Updated from 1.0.3 to 1.1.0. Now an onnxruntime thread affinity crash occurs each time. Both versions run on a Nvidia A40 with 4 CPU cores, 48GB VRAM and 16GB RAM (on a private Replicate server). Shouldn't be a hardware issue. Our model config:

  self.whisper_model = WhisperModel(
            "large-v2",
            device="cuda",
            compute_type="float16",
            cpu_threads=4,
            num_workers=1
        )

        ...

         options = dict(
            vad_filter=True,
            vad_parameters=dict(min_silence_duration_ms=1000),
            initial_prompt=prompt,
            word_timestamps=True,
            language=language,
            log_progress=True,
            hotwords=prompt
        )

        segments, transcript_info = self.whisper_model.transcribe(audio=audio_file, **options)

Also tried this:

import os
os.environ["ORT_DISABLE_CPU_AFFINITY"] = "1"
os.environ["OMP_NUM_THREADS"] = "4"
os.environ["OPENBLAS_NUM_THREADS"] = "4"
os.environ["MKL_NUM_THREADS"] = "4"
os.environ["VECLIB_MAXIMUM_THREADS"] = "4"
os.environ["NUMEXPR_NUM_THREADS"] = "4"

But to no avail.
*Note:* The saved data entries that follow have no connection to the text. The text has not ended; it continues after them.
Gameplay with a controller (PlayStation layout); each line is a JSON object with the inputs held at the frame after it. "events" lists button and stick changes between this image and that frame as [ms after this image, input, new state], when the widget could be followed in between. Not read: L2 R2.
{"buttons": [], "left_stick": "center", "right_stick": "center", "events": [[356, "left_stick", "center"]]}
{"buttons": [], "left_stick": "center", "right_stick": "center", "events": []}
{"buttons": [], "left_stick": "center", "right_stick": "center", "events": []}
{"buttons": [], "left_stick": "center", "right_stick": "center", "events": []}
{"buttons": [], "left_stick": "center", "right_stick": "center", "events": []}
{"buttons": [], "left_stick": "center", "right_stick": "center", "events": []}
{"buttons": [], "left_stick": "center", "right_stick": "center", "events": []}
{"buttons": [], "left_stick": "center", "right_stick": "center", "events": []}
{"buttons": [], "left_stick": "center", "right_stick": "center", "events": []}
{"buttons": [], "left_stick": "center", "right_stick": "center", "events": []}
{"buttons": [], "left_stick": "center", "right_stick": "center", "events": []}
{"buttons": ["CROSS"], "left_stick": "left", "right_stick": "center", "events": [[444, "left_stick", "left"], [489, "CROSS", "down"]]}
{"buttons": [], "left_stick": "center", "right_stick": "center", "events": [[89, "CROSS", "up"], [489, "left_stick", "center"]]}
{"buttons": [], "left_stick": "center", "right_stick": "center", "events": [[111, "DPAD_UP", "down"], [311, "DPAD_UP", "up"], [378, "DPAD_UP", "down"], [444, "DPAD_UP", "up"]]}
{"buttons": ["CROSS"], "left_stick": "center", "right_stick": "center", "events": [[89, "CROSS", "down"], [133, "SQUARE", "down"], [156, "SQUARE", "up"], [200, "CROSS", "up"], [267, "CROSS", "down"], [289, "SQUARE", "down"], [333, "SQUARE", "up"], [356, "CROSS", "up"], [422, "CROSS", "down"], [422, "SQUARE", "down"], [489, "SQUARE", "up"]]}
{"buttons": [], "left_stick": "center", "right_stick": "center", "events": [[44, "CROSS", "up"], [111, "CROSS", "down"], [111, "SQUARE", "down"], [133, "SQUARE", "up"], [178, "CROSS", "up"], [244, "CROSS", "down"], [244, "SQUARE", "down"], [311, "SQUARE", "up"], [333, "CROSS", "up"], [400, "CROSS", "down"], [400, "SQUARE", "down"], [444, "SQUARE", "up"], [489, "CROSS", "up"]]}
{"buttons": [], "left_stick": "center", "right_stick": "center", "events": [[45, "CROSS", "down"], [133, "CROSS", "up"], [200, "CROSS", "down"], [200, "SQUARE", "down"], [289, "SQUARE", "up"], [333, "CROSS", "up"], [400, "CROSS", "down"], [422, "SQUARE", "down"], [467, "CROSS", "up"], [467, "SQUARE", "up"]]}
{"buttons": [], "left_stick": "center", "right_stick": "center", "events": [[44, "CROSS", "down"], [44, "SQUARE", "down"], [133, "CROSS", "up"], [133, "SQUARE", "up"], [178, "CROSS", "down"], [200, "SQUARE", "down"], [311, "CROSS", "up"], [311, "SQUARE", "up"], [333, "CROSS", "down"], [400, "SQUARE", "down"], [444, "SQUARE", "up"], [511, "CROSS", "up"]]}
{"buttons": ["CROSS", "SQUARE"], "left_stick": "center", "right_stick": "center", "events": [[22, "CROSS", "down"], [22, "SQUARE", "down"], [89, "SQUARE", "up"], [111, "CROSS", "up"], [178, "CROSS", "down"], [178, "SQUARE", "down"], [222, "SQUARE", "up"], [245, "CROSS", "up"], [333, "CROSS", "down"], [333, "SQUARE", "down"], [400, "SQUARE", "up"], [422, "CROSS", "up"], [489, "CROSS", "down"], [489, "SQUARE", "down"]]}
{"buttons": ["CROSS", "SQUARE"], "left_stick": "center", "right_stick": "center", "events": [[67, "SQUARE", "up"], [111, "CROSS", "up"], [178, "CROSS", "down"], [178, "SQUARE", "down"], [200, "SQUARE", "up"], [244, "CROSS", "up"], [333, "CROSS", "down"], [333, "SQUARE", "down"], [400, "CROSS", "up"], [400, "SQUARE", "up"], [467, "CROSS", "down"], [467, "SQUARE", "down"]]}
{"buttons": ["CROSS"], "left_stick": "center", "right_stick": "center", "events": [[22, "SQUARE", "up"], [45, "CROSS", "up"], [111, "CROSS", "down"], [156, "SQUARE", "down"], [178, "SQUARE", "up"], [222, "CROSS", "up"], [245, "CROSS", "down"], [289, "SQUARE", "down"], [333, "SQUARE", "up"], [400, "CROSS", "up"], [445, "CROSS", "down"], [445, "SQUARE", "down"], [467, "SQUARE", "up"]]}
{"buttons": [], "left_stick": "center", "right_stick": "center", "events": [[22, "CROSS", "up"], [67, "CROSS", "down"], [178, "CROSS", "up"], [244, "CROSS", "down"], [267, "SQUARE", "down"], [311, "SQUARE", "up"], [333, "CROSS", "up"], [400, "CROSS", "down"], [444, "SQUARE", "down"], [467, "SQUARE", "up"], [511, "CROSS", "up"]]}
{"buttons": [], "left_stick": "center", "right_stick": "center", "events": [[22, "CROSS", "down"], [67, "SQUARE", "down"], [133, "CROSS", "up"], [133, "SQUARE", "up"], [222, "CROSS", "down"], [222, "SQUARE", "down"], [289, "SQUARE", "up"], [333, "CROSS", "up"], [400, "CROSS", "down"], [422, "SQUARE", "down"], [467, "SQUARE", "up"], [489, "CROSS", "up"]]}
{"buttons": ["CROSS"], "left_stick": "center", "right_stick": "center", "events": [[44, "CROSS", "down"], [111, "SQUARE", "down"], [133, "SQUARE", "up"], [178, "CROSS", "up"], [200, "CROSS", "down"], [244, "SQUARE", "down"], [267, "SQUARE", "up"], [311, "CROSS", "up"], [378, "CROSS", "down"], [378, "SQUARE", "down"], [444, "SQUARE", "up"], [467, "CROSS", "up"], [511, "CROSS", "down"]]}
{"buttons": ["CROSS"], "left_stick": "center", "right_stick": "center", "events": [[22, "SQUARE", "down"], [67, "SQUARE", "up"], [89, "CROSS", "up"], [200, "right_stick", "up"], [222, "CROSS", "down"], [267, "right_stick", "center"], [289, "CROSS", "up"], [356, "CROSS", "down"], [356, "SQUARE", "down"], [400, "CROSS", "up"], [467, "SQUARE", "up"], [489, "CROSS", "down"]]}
Any suggestions? Below the crash log.

Loading large-v2 model... Done loading large-v2 model, took: 75.503 seconds Starting transcribing INFO:faster_whisper:Processing audio with duration 03:25.706 2024-11-22 19:33:53.322733977 [E:onnxruntime:Default, env.cc:234 ThreadMain] pthread_setaffinity_np failed for thread: 785, index: 1, mask: {2, }, error code: 22 error msg: Invalid argument. Specify the number of threads explicitly so the affinity is not set. INFO:faster_whisper:VAD filter removed 00:19.722 of audio DEBUG:faster_whisper:VAD filter kept the following audio segments: [00:00.048 -> 01:07.440], [01:07.984 -> 03:06.576] 0%| | 0/185.98 [00:00<?, ?seconds/s]DEBUG:faster_whisper:Processing segment at 00:00.000 Traceback (most recent call last): File "/root/.pyenv/versions/3.10.15/lib/python3.10/site-packages/cog/server/runner.py", line 417, in _handle_done f.result() File "/root/.pyenv/versions/3.10.15/lib/python3.10/concurrent/futures/_base.py", line 451, in result return self.get_result() File "/root/.pyenv/versions/3.10.15/lib/python3.10/concurrent/futures/_base.py", line 403, in get_result raise self._exception cog.server.exceptions.FatalWorkerException: Prediction failed for an unknown reason. It might have run out of memory? (exitcode -6)

The cog.yaml with dependencies looks like this:

build:
  gpu: true
  system_packages:
    - "ffmpeg"
    - "libmagic1"
  python_version: "3.10"
  python_packages:
    # Core ML packages
    - "torch==2.3.0"
    - "torchaudio==2.3.0"
    - "faster-whisper==1.1.0"
    - "pyannote-audio==3.3.1"
    - "onnxruntime"

    # API and utility packages
    - "requests==2.31.0"
    - "firebase-admin==6.4.0"
    - "google-generativeai==0.3.2"
    - "babel==2.14.0"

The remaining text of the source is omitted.